Francesca MannGeraldton Guardian
Nursery volunteers show off seedlings.
Camera IconNursery volunteers show off seedlings. Credit: City of Greater Geraldton

Four years of research into growing native plants by volunteers at Geraldton’s Community Nursery, will be published in an e-booklet.

The Waggrakine nursery has been running since 2004 and has 50 volunteers helping out four days a week.

Over the years, volunteers have documented how to collect and propagate local native plant species, often through trial and error or word of mouth.

The extensive knowledge will soon be made available to the wider community after the City of Greater Geraldton received a $7770 grant from the WA State Natural Resource Management program.

Nursery and natural areas officer Wendy Payne said the Native Plant Propagation Guide would be available by the end of April.

“The volunteers are thrilled that their research and knowledge is being captured and compiled into an e-booklet,” she said.

“The sharing of this knowledge with the broader community has the potential to both significantly and positively influence biodiversity outcomes across the State, by ensuring bushland and coastal areas can be revegetated with a large variety of local native species.”

About 22,000 seedlings have been grown at the nursery this year.

New techniques and research have allowed volunteers to propagate 4000 of those plants successfully, including 11 species that are new to the nursery.

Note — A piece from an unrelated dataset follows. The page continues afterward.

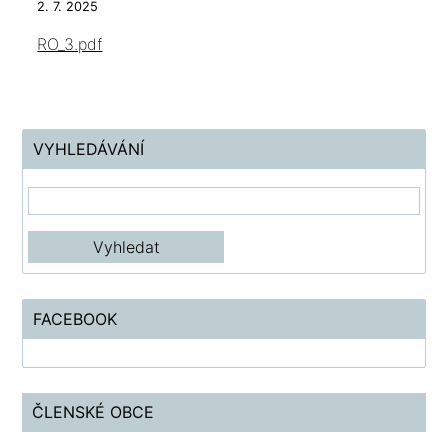
2. 7. 2025
RO_3.pdf
VYHLEDÁVÁNÍ
FACEBOOK
ČLENSKÉ OBCE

Mayor Shane Van Styn said the choice to publish the research in an e-booklet instead of printing out hard copies was to make it easily accessible. “E-booklets make sense, they can be quickly updated and easily shared,” he said.

“Our volunteers have documented a large amount of knowledge on how to collect and propagate local native plant species, which must be made more accessible to the community.

“This will ensure our Community Nursery, and other nurseries from across the State, can continue to provide a wide variety of native plants for revegetation projects.”

Development of the guide is supported by Central Regional TAFE, The Drylands Foundation and the Department of Biodiversity, Conservation and Attractions’ Herbarium.